Text shown:
○ ○ ○

# Wizarding music to cast spells to!



## JamesL (Jan 2, 2011)

Hello everyone.

I am currently searching for some music to use as backing to something I am working on, and wondered if anyone here here could help me source something suitable.

I work in video games development and the project is basically the creation of a short demo based around the idea of becoming a wizard and casting spells.

The music that plays through this demo should support the theme of witches, wizards and the excitement of casting magic.

Thus far the pieces of music I have come across that most closely suit the theme are:

*Dukas* - Sorcerer's Apprentice

*Vaughan Williams* - Parts of Symphony No. 6 - Allegro (The middle section after the loud beginning) and the first movement of Symphonia Antartica.

I would however like more ideas and a selection of different sources from which to draw. So if anyone could offer me suggestions I would be most grateful.

Also if you have any questions about tone, setting or atmosphere of what it is I am making please do ask.

Many thanks in advance.

James


----------



## Huilunsoittaja (Apr 6, 2010)

Holst- The Planets: _Uranus the Magician_, it's kinda like Sorceror's Apprentice, but darker.


----------



## Nix (Feb 20, 2010)

Mahler: Symphony #4, 2nd movement


----------



## bassClef (Oct 29, 2006)

○ ○ ○

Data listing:
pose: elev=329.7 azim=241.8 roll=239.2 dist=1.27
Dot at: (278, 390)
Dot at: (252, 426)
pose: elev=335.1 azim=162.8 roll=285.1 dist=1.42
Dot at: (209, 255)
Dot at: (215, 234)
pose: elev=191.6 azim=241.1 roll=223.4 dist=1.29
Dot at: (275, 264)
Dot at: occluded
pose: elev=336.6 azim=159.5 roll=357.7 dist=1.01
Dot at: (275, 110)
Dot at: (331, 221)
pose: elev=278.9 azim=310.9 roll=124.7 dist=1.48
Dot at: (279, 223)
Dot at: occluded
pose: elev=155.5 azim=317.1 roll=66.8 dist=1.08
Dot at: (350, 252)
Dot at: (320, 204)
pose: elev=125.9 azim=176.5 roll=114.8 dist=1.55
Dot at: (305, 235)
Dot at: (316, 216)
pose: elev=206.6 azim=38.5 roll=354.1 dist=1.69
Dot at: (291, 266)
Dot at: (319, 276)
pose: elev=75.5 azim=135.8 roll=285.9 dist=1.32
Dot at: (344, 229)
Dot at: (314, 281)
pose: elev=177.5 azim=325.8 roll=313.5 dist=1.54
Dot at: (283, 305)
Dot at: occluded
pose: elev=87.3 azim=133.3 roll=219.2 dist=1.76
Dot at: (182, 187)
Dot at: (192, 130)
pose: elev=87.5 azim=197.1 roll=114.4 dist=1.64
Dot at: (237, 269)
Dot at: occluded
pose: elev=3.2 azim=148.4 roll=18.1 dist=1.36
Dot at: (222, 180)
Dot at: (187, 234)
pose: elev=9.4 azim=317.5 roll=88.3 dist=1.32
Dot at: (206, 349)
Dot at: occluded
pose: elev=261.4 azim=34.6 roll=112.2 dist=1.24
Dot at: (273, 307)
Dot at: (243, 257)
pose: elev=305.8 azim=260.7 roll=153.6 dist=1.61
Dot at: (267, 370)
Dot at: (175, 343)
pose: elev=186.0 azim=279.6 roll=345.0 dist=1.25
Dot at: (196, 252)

○ ○ ○

Problem to work on:
Resume the forum thread about music for a spell-casting wizard demo, writing on from its final line.

Response below:
I wonder how easy it is to obtain copyright/permissions for using classical pieces in such a commercial venture, and where the money goes.


----------



## JamesL (Jan 2, 2011)

Thanks for the input everyone. I'll grab myself copies of your suggestions and listen through them.

@Bassclef

At this stage its not a commercial venture, rather a playable proof of concept demo, to be shown internally. Thus copyright isn't an issue. Also I am lucky enough to work for a multinational with a large music publishing division so have usage rights to a ton of stuff should it go beyond PoC.


----------



## tdc (Jan 17, 2011)

Different things by Joaquin Rodrigo often make me think of casting spells or invoking spirits. For example certain sections of his Invocation et Danse for solo guitar as well as his Passacaglia from his 3 Spanish pieces, also for solo guitar. For something more orchestrated perhaps exerpts from the adagio of his Concerto de Aranjuez.


----------



## tdc (Jan 17, 2011)

Just thought of two others Id use - Falla's ritual fire dance, and Wagner's Fire Magic:The Valkyrie.


----------



## JamesL (Jan 2, 2011)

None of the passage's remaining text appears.